## EXERCISE DIRECTIONS
The entries that follow need to be reproduced exactly, minus any images.

= Beginning of Section =

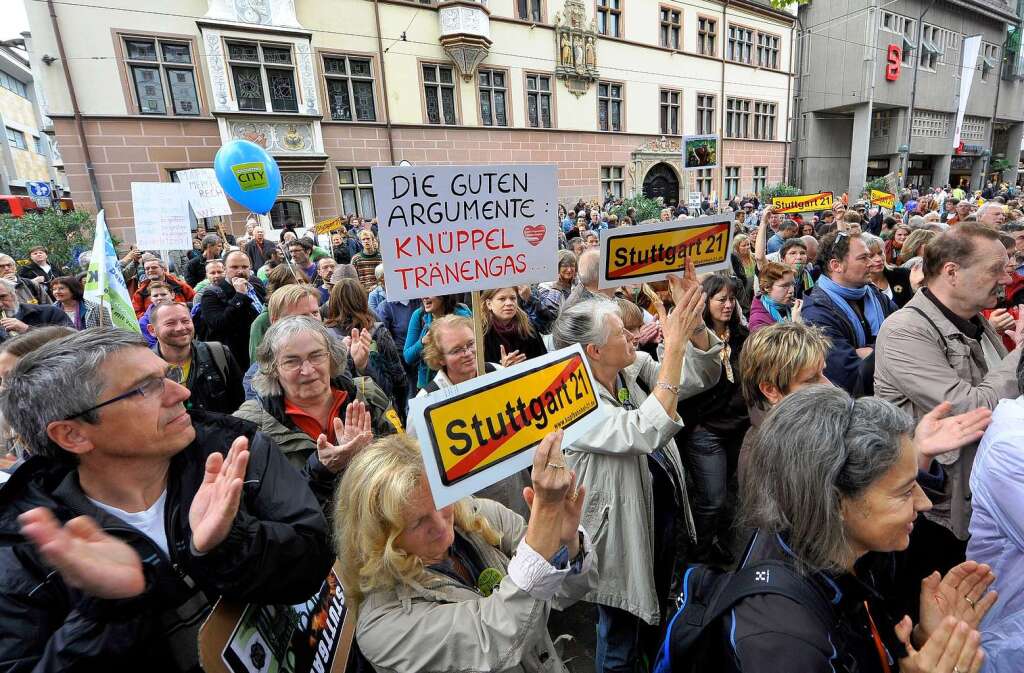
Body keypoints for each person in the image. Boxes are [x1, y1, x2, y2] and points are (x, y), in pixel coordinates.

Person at [0, 328, 334, 669]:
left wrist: (228, 546)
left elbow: (314, 563)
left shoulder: (235, 448)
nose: (181, 392)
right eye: (145, 387)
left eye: (166, 375)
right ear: (72, 434)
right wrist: (106, 609)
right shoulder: (25, 549)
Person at [714, 385, 992, 673]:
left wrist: (923, 640)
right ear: (835, 502)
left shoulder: (850, 551)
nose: (924, 503)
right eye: (905, 491)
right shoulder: (783, 640)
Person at [553, 264, 723, 672]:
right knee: (618, 639)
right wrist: (675, 344)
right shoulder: (569, 401)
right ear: (593, 351)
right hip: (618, 537)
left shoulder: (627, 367)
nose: (632, 336)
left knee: (650, 621)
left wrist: (694, 323)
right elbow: (644, 430)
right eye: (619, 333)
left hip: (654, 518)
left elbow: (698, 377)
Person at [336, 430, 596, 673]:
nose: (440, 524)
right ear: (380, 537)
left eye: (440, 502)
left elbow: (564, 592)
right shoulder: (383, 625)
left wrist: (566, 541)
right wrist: (546, 513)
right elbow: (495, 637)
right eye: (417, 522)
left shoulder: (478, 516)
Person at [876, 224, 1023, 553]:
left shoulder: (974, 320)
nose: (1006, 278)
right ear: (951, 272)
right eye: (996, 269)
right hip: (935, 513)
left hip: (975, 500)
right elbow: (973, 408)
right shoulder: (904, 331)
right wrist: (1020, 355)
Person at [233, 316, 383, 507]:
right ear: (272, 369)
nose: (307, 370)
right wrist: (321, 470)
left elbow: (401, 463)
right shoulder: (249, 428)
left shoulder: (368, 395)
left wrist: (368, 456)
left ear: (332, 357)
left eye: (316, 356)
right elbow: (263, 513)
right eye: (291, 361)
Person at [678, 274, 749, 564]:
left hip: (737, 427)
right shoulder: (693, 340)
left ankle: (715, 540)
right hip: (705, 430)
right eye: (722, 299)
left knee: (725, 493)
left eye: (732, 299)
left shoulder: (743, 337)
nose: (729, 305)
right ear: (706, 303)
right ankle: (698, 555)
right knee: (713, 498)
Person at [801, 232, 898, 396]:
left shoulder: (875, 294)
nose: (871, 263)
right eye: (863, 258)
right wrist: (890, 351)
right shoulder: (817, 312)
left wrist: (868, 352)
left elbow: (907, 336)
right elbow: (849, 376)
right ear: (836, 265)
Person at [149, 301, 245, 415]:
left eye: (186, 321)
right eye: (170, 323)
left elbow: (241, 403)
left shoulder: (218, 354)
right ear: (152, 330)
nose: (180, 327)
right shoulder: (144, 369)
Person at [323, 278, 408, 402]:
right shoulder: (378, 331)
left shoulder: (324, 336)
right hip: (381, 403)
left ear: (333, 302)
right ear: (362, 300)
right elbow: (398, 376)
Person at [201, 250, 267, 370]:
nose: (240, 271)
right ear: (225, 269)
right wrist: (240, 296)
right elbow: (219, 324)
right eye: (234, 267)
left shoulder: (256, 285)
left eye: (244, 267)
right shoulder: (211, 294)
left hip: (263, 351)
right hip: (237, 360)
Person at [404, 294, 472, 392]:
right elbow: (408, 357)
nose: (424, 297)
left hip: (461, 381)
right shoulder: (419, 316)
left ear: (444, 294)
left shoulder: (462, 315)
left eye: (429, 292)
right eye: (422, 292)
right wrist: (422, 342)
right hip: (429, 386)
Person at [481, 287, 548, 366]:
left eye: (513, 298)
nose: (509, 303)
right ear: (489, 304)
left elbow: (544, 362)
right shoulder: (480, 333)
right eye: (502, 299)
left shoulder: (529, 328)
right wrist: (501, 369)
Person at [0, 277, 72, 343]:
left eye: (3, 297)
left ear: (14, 294)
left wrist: (27, 329)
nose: (0, 304)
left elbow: (72, 340)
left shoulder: (49, 312)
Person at [748, 262, 801, 333]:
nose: (791, 290)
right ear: (766, 287)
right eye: (785, 286)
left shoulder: (791, 307)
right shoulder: (758, 322)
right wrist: (796, 325)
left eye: (793, 284)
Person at [864, 234, 914, 308]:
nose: (878, 259)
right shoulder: (858, 286)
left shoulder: (902, 274)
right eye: (871, 256)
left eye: (880, 253)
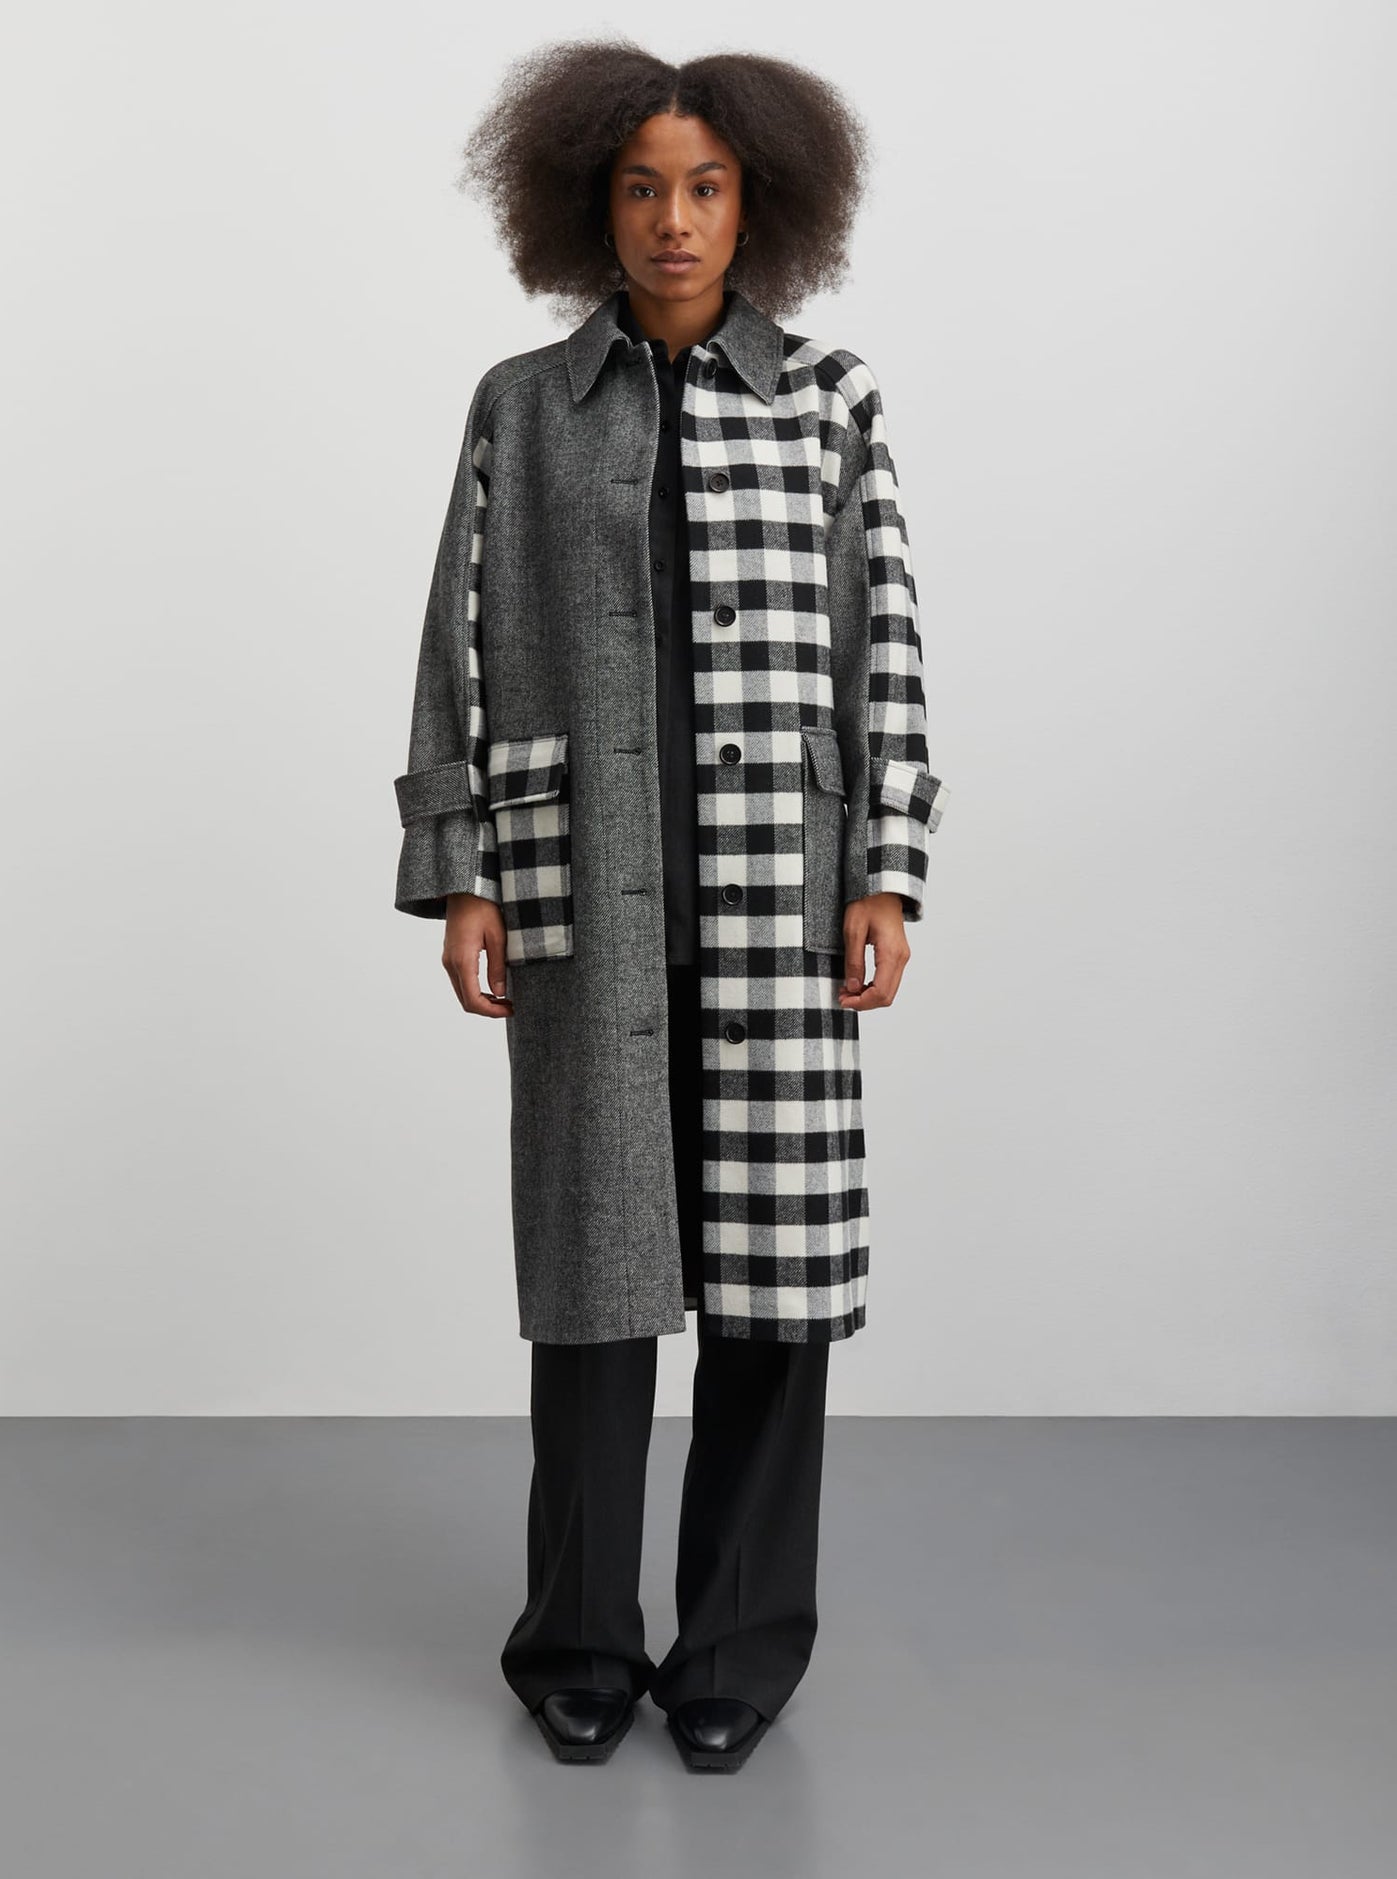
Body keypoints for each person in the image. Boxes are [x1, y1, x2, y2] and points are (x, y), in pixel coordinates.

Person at [391, 42, 949, 1772]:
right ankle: (574, 1637)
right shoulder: (521, 404)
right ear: (591, 205)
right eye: (641, 187)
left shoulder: (831, 398)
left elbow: (883, 637)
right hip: (583, 894)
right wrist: (460, 870)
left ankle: (736, 1651)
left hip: (777, 899)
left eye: (704, 186)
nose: (674, 219)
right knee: (595, 1286)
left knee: (771, 1298)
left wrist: (886, 864)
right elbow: (455, 641)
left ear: (757, 203)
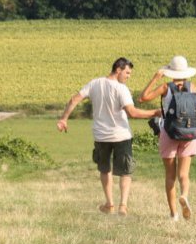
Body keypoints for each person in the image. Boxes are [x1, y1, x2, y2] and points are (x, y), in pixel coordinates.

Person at [57, 57, 162, 216]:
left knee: (105, 169)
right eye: (127, 72)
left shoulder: (94, 83)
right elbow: (132, 112)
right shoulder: (121, 89)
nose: (128, 76)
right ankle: (123, 205)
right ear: (118, 70)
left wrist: (64, 118)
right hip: (121, 135)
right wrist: (154, 113)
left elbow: (74, 99)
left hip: (101, 136)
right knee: (125, 171)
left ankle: (109, 204)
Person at [138, 55, 196, 221]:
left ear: (171, 72)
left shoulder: (166, 87)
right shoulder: (192, 86)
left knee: (170, 175)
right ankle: (185, 195)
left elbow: (142, 98)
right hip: (189, 132)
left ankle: (173, 214)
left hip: (169, 131)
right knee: (184, 175)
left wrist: (155, 78)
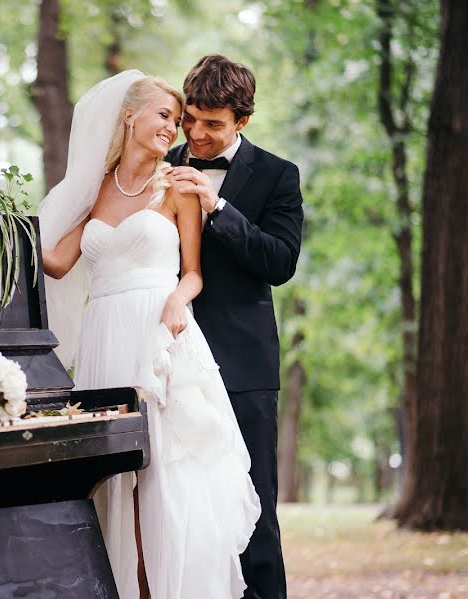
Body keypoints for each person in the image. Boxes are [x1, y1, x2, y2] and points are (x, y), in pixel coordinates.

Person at [39, 70, 260, 599]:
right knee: (111, 478)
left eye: (175, 119)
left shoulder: (178, 184)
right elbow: (54, 262)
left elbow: (193, 273)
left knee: (163, 477)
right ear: (128, 115)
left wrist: (176, 303)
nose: (174, 127)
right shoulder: (95, 190)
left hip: (157, 334)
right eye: (165, 115)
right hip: (103, 336)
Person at [167, 55, 305, 599]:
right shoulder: (160, 163)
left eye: (213, 124)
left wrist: (217, 206)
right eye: (190, 120)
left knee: (253, 506)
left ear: (242, 121)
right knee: (175, 503)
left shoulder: (277, 175)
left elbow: (280, 263)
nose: (197, 135)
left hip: (242, 367)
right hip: (168, 358)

= End of Section =

## SOLUTION FOR THIS EXERCISE
Body keypoints for each person in the image. Boxes are [x1, y1, x2, y2] and points are (x, y), in pixel coordinates.

Person at [0, 328, 334, 669]:
left wrist: (228, 546)
left elbow: (314, 563)
left shoulder: (235, 448)
nose: (181, 392)
right eye: (145, 387)
left eye: (166, 375)
right ear: (72, 434)
right wrist: (106, 609)
right shoulder: (25, 549)
Person at [714, 385, 992, 673]:
left wrist: (923, 640)
right ear: (835, 502)
left shoulder: (850, 551)
nose: (924, 503)
right eye: (905, 491)
right shoulder: (783, 640)
Person at [553, 264, 723, 672]:
right knee: (618, 639)
right wrist: (675, 344)
right shoulder: (569, 401)
right ear: (593, 351)
right hip: (618, 537)
left shoulder: (627, 367)
nose: (632, 336)
left knee: (650, 621)
left wrist: (694, 323)
right elbow: (644, 430)
right eye: (619, 333)
left hip: (654, 518)
left elbow: (698, 377)
Person at [336, 430, 596, 673]:
nose: (440, 524)
right ear: (380, 537)
left eye: (440, 502)
left elbow: (564, 592)
right shoulder: (383, 625)
left wrist: (566, 541)
right wrist: (546, 513)
right elbow: (495, 637)
right eye: (417, 522)
left shoulder: (478, 516)
Person at [876, 224, 1023, 553]:
left shoulder: (974, 320)
nose: (1006, 278)
right ear: (951, 272)
right eye: (996, 269)
right hip: (935, 513)
left hip: (975, 500)
right elbow: (973, 408)
right shoulder: (904, 331)
right wrist: (1020, 355)
Person at [233, 316, 383, 507]:
right ear: (272, 369)
nose: (307, 370)
right wrist: (321, 470)
left elbow: (401, 463)
right shoulder: (249, 428)
left shoulder: (368, 395)
left wrist: (368, 456)
left ear: (332, 357)
left eye: (316, 356)
right elbow: (263, 513)
right eye: (291, 361)
Person at [678, 274, 749, 564]:
left hip: (737, 427)
right shoulder: (693, 340)
left ankle: (715, 540)
right hip: (705, 430)
right eye: (722, 299)
left knee: (725, 493)
left eye: (732, 299)
left shoulder: (743, 337)
nose: (729, 305)
right ear: (706, 303)
right ankle: (698, 555)
right knee: (713, 498)
Person at [801, 232, 898, 396]:
left shoulder: (875, 294)
nose: (871, 263)
right eye: (863, 258)
right wrist: (890, 351)
right shoulder: (817, 312)
left wrist: (868, 352)
left elbow: (907, 336)
right elbow: (849, 376)
right ear: (836, 265)
Person at [149, 301, 245, 415]:
left eye: (186, 321)
right eye: (170, 323)
left elbow: (241, 403)
left shoulder: (218, 354)
right ear: (152, 330)
nose: (180, 327)
right shoulder: (144, 369)
Person at [323, 278, 408, 402]:
right shoulder: (378, 331)
left shoulder: (324, 336)
right hip: (381, 403)
left ear: (333, 302)
right ear: (362, 300)
right elbow: (398, 376)
Person at [201, 250, 267, 370]:
nose: (240, 271)
right ear: (225, 269)
right wrist: (240, 296)
right elbow: (219, 324)
right eye: (234, 267)
left shoulder: (256, 285)
left eye: (244, 267)
right shoulder: (211, 294)
left hip: (263, 351)
right hip: (237, 360)
Person at [404, 294, 472, 392]:
right elbow: (408, 357)
nose: (424, 297)
left hip: (461, 381)
right shoulder: (419, 316)
left ear: (444, 294)
left shoulder: (462, 315)
left eye: (429, 292)
right eye: (422, 292)
right wrist: (422, 342)
right hip: (429, 386)
Person at [481, 287, 548, 366]:
left eye: (513, 298)
nose: (509, 303)
right ear: (489, 304)
left elbow: (544, 362)
right shoulder: (480, 333)
right eye: (502, 299)
left shoulder: (529, 328)
right wrist: (501, 369)
Person at [0, 277, 72, 343]:
left eye: (3, 297)
left ear: (14, 294)
left wrist: (27, 329)
nose: (0, 304)
left elbow: (72, 340)
left shoulder: (49, 312)
Person at [748, 262, 801, 333]:
nose: (791, 290)
right ear: (766, 287)
right eye: (785, 286)
left shoulder: (791, 307)
right shoulder: (758, 322)
right wrist: (796, 325)
left eye: (793, 284)
Person at [864, 234, 914, 308]:
nose: (878, 259)
right shoulder: (858, 286)
left shoulder: (902, 274)
right eye: (871, 256)
left eye: (880, 253)
Body keypoints for each person in the image. Boxes are [x1, y1, x2, y2] and points are (x, y), in pixel coordinates.

Person at [391, 42, 949, 1772]:
right ankle: (574, 1637)
right shoulder: (521, 404)
right ear: (591, 205)
right eye: (641, 187)
left shoulder: (831, 398)
left elbow: (883, 637)
right hip: (583, 894)
right wrist: (460, 870)
left ankle: (736, 1651)
left hip: (777, 899)
left eye: (704, 186)
nose: (674, 219)
right knee: (595, 1286)
left knee: (771, 1298)
left wrist: (886, 864)
right elbow: (455, 641)
left ear: (757, 203)
Body keypoints for each person in the image. Boxes are [x1, y1, x2, y2] and points are (x, y), in pixel coordinates.

Person at [57, 57, 162, 216]:
left knee: (105, 169)
right eye: (127, 72)
left shoulder: (94, 83)
right elbow: (132, 112)
right shoulder: (121, 89)
nose: (128, 76)
right ankle: (123, 205)
right ear: (118, 70)
left wrist: (64, 118)
right hip: (121, 135)
right wrist: (154, 113)
left elbow: (74, 99)
left hip: (101, 136)
right knee: (125, 171)
left ankle: (109, 204)
Person at [138, 55, 196, 221]:
left ear: (171, 72)
left shoulder: (166, 87)
right shoulder: (192, 86)
left knee: (170, 175)
right ankle: (185, 195)
left elbow: (142, 98)
right hip: (189, 132)
left ankle: (173, 214)
left hip: (169, 131)
right knee: (184, 175)
left wrist: (155, 78)
Body keypoints for each person in the image. Boxes are [x1, y1, x2, y2] and points are (x, y), in pixel coordinates.

Person at [39, 70, 260, 599]:
right knee: (111, 478)
left eye: (175, 119)
left shoulder: (178, 184)
right elbow: (54, 262)
left elbow: (193, 273)
left knee: (163, 477)
right ear: (128, 115)
left wrist: (176, 303)
nose: (174, 127)
right shoulder: (95, 190)
left hip: (157, 334)
right eye: (165, 115)
right hip: (103, 336)
Person at [167, 55, 305, 599]:
right shoulder: (160, 163)
left eye: (213, 124)
left wrist: (217, 206)
right eye: (190, 120)
left knee: (253, 506)
left ear: (242, 121)
right knee: (175, 503)
left shoulder: (277, 175)
left elbow: (280, 263)
nose: (197, 135)
left hip: (242, 367)
right hip: (168, 358)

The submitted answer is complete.